## WHAT THIS TASK INVOLVES
Scan the entries below and report only how many lines contain "front".
==*==
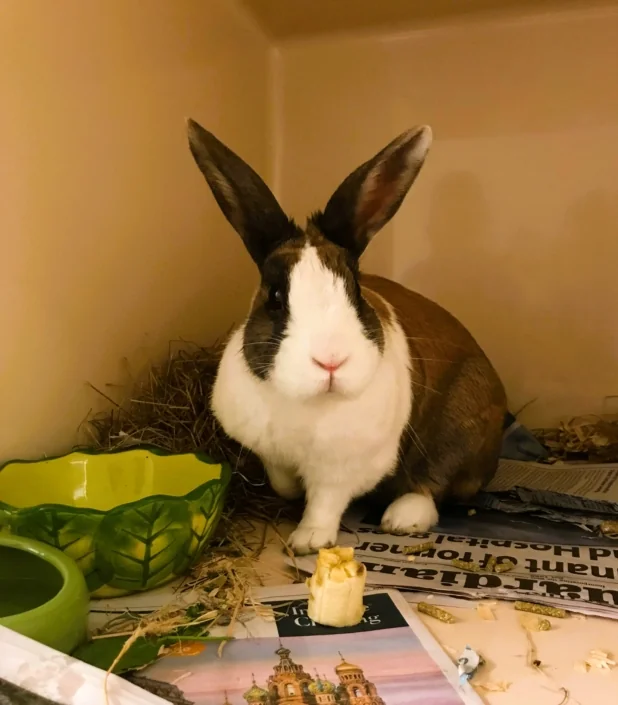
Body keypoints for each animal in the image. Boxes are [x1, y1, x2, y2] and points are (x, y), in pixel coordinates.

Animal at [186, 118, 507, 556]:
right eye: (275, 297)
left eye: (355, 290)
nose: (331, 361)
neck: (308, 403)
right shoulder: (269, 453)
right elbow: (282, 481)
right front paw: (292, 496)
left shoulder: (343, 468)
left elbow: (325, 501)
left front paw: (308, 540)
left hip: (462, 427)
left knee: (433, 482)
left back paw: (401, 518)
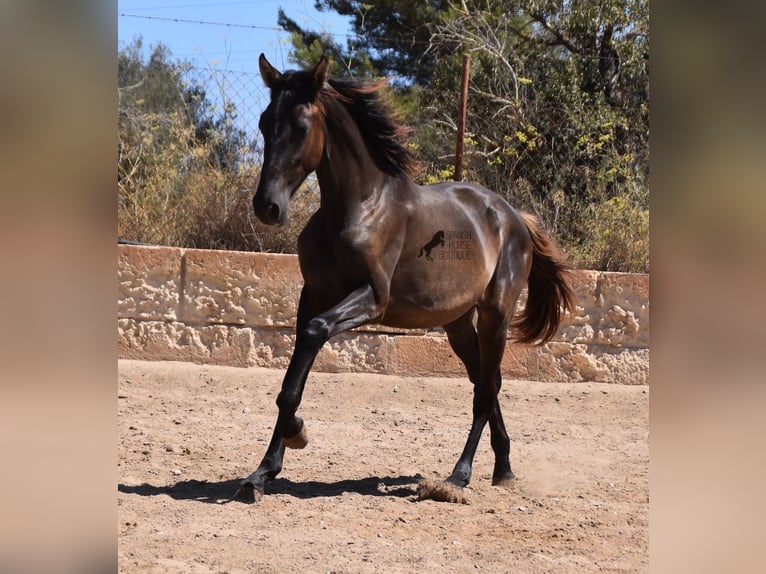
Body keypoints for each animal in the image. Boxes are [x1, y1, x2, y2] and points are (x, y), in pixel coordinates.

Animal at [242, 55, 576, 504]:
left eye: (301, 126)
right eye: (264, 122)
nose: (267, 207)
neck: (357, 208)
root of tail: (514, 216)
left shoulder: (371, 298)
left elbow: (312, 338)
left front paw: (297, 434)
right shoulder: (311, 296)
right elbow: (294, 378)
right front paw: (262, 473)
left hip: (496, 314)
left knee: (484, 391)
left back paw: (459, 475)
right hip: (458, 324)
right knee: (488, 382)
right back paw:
==*==
## ANSWER BOX
4